Of course, the most famous running death belongs to Jim Fixx author of THE COMPLETE BOOK OF RUNNING.
He was one of the people who popularized the sport back in the late 1970s.
He died of a heart attack while on a training run in 1984.
I'm not sure who spread the "factoid" that if your heart was strong enough to run a marathon, you could not have a heart attack for seven years even if you spent them on a couch feasting on pizza and hamburgers.
Googling marathon deaths will turn up many others just in 2009 -- far more than I can list here.
Clearly the "traditional" long slow distance running (or other activities such as cycling and swimming) is not as heart-healthy as commonly assumed.
What can we do to protect ourselves from both under and over exercising? He's apparently forgotten, but the true running pioneer was Kenneth Cooper who wrote AEROBICS in the 1960s.
He approached exercise as a scientist trying to find how people could improve their intake and usage of oxygen.
In later books he published extensive tables that showed that running for shorter distances at greater speed was aerobically equivalent to running longer distances at slower speeds.
Somewhere between his work and the popularization of running, the concept of running shorter faster got lost.
Probably it was the emphasis on marathons.
Running fifty to one hundred training miles a week is hard enough -- nobody is going to run that and then have energy to sprint!
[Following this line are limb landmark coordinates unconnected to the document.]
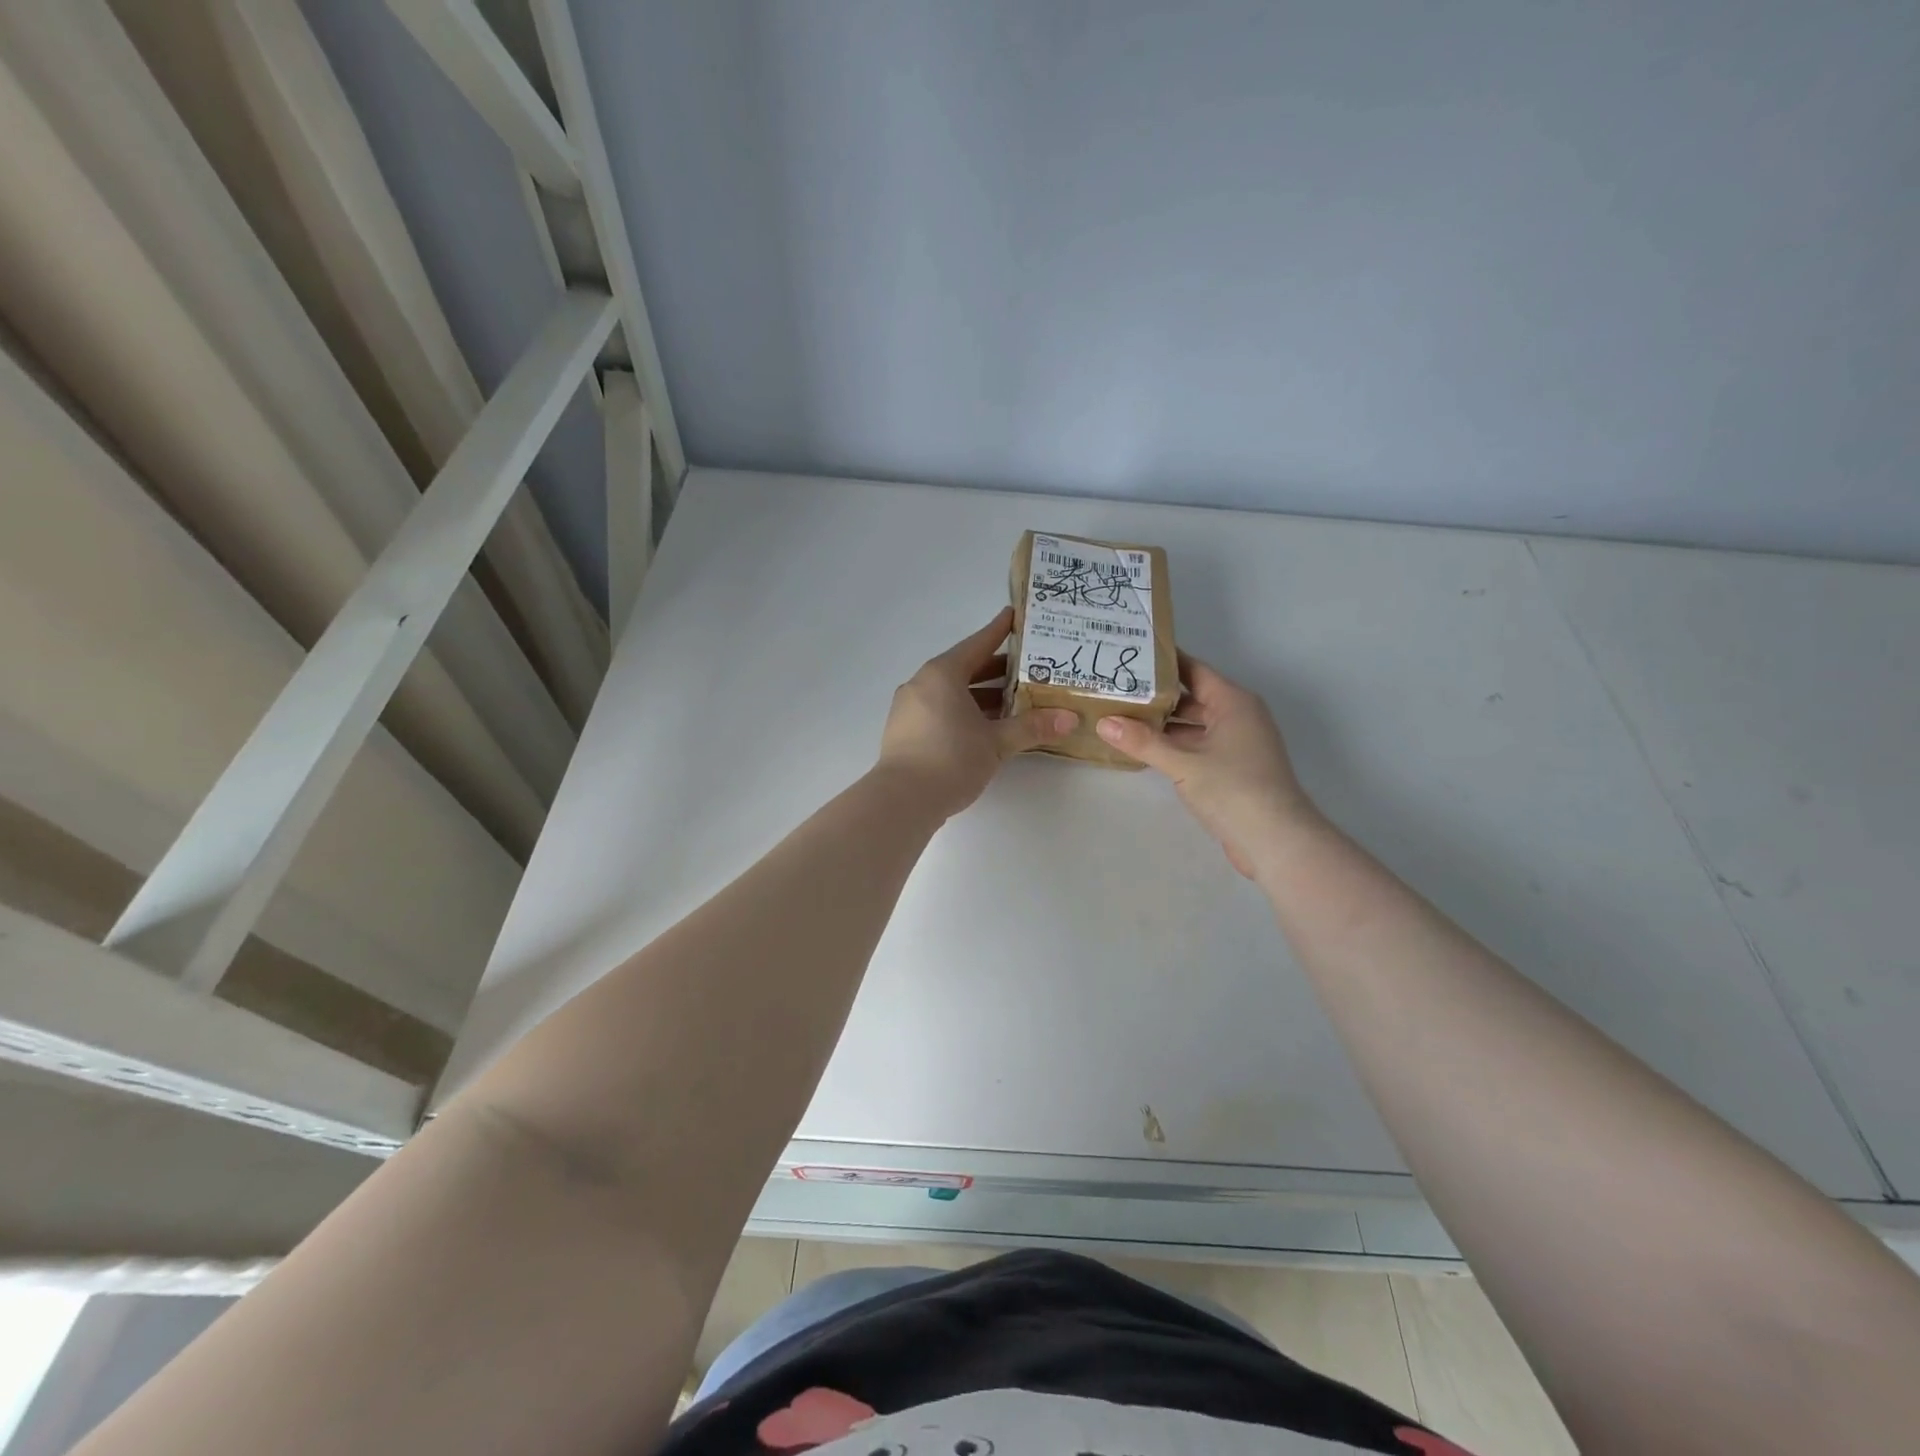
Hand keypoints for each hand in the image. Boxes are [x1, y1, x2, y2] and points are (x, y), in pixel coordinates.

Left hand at [878, 608, 1077, 818]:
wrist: (902, 800)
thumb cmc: (951, 759)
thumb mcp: (996, 743)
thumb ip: (1031, 727)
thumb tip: (1069, 719)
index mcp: (942, 674)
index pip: (977, 644)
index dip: (999, 631)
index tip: (1015, 617)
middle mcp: (922, 684)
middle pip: (964, 668)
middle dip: (996, 669)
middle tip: (1029, 667)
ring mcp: (910, 708)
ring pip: (952, 692)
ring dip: (981, 694)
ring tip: (1015, 700)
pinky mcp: (906, 731)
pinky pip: (940, 710)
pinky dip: (964, 711)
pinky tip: (986, 726)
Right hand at [1096, 655, 1321, 877]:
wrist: (1276, 840)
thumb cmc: (1234, 790)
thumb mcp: (1183, 764)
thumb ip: (1143, 742)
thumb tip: (1104, 722)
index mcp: (1233, 702)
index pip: (1193, 670)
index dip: (1163, 662)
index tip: (1130, 656)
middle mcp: (1238, 716)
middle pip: (1191, 697)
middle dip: (1156, 696)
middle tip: (1116, 689)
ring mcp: (1237, 744)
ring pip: (1193, 724)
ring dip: (1163, 724)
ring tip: (1122, 717)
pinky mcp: (1232, 768)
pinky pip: (1197, 746)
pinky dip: (1173, 745)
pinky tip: (1144, 749)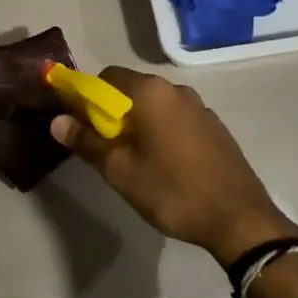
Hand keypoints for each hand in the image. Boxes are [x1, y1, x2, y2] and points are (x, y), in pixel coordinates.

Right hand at [50, 67, 297, 264]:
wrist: (239, 220)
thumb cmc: (172, 191)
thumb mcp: (120, 171)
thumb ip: (87, 142)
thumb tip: (57, 120)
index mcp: (151, 92)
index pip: (107, 77)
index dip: (88, 96)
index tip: (80, 123)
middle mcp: (176, 90)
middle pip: (132, 89)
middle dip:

And here is where Dr.
Al Sears comes in with his PACE program.
He explores the way is "cardio" is currently practiced and examines it scientifically.
He makes a compelling case against long slow distance.
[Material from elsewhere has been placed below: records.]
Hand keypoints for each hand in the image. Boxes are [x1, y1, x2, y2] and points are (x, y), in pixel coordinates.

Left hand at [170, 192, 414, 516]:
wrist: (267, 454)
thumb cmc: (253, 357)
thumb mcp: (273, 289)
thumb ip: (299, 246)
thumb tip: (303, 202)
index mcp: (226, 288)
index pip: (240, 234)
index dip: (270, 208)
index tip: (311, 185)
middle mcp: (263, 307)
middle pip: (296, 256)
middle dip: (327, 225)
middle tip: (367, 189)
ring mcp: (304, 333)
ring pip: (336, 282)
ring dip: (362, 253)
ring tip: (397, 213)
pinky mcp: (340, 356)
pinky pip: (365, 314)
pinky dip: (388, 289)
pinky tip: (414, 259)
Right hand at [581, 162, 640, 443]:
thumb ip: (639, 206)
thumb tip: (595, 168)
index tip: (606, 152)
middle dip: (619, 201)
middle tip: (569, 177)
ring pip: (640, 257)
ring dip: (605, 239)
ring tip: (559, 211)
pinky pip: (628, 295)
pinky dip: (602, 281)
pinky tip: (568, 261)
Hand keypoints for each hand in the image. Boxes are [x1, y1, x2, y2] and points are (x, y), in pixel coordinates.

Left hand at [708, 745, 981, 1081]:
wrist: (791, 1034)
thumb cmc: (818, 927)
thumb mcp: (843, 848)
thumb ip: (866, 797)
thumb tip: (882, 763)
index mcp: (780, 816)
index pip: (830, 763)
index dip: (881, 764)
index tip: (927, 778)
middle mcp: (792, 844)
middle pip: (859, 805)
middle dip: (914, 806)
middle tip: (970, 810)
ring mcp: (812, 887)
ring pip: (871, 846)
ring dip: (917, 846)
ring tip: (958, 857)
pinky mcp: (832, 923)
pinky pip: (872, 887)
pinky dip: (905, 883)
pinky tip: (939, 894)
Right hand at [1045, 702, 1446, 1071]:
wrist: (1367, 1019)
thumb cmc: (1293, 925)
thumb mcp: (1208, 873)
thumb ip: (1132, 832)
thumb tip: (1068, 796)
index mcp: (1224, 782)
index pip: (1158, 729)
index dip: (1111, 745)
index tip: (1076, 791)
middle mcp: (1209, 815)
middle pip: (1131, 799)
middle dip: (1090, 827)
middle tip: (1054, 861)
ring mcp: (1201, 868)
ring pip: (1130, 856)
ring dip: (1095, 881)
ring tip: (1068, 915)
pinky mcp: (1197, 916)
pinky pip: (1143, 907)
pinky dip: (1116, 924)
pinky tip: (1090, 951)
For one thing, this kind of stress forces your heart to adapt itself for distance, not speed.
It actually shrinks the walls of your heart.
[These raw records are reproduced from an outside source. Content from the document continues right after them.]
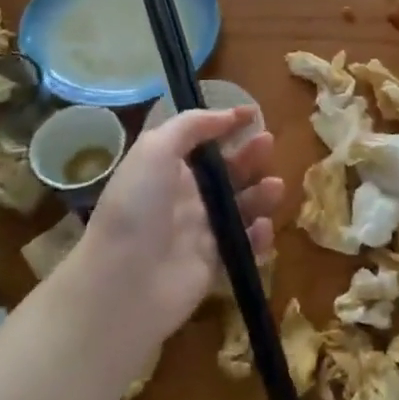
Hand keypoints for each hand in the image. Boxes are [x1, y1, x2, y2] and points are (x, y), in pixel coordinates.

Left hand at [72, 107, 282, 341]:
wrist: (123, 285)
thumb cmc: (137, 209)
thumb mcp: (155, 149)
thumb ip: (191, 125)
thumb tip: (228, 114)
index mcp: (167, 169)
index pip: (202, 141)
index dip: (226, 125)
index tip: (253, 115)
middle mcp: (185, 198)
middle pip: (227, 172)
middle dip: (250, 156)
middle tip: (268, 144)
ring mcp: (201, 232)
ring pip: (241, 207)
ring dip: (261, 194)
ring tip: (275, 187)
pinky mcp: (215, 263)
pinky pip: (244, 244)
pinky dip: (258, 236)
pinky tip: (263, 228)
However, high intensity exercise forces your heart to increase your reserve capacity.
Not many people die because their hearts just get tired and quit.
They die because something suddenly surprises and shocks them -- and their heart lacks the reserve capacity to handle the added strain.
Essentially, the PACE program involves running (or other activity) done in spurts over a fifteen to twenty minute period.
Never longer.
As you progress, you reduce your exercise time, not increase it.
You can do that because you can handle more intense exertion within a shorter time-frame.
As time goes by, you increase the intensity of the runs and reduce the amount of time between them.
And each repetition should get progressively more intense.
So your first one may be basically a warm-up, while your fourth ends with an all-out effort.
Many athletes are familiar with wind sprints.
PACE is similar, just more organized than your old football coach.
And this is similar to swimming workouts, though they don't stop after twenty minutes.
The first time I had a swimming coach who had us swimming twenty 50-yard swims on the minute, I thought I'd die.
But we adapted and soon were swimming a lot faster.
Dr.
Sears explains all the possible details and gives you all the tools you need to get started: charts, suggestions, workouts for many sports and exercise machines.
Of course, the intense effort for PACE does require that people see a doctor before beginning.
People who are significantly overweight and out of shape should start slowly.
Your early weeks may be little different than if you were walk/running as though training for traditional long distance cardio.
However, you should stop after twenty minutes.
If you feel like you could have done more, then do so -- next time.
Remember, you don't have to run ten miles to improve your heart and lung capacities.
As soon as you feel yourself huffing and puffing, you've pushed your body out of its comfort zone and started forcing it to become stronger.
As an added bonus, you'll rev up your metabolism so it'll continue to burn extra calories for the next day or two.
The scientific explanations and program details are all in this book.
Get it now if you want to live a long, healthy life.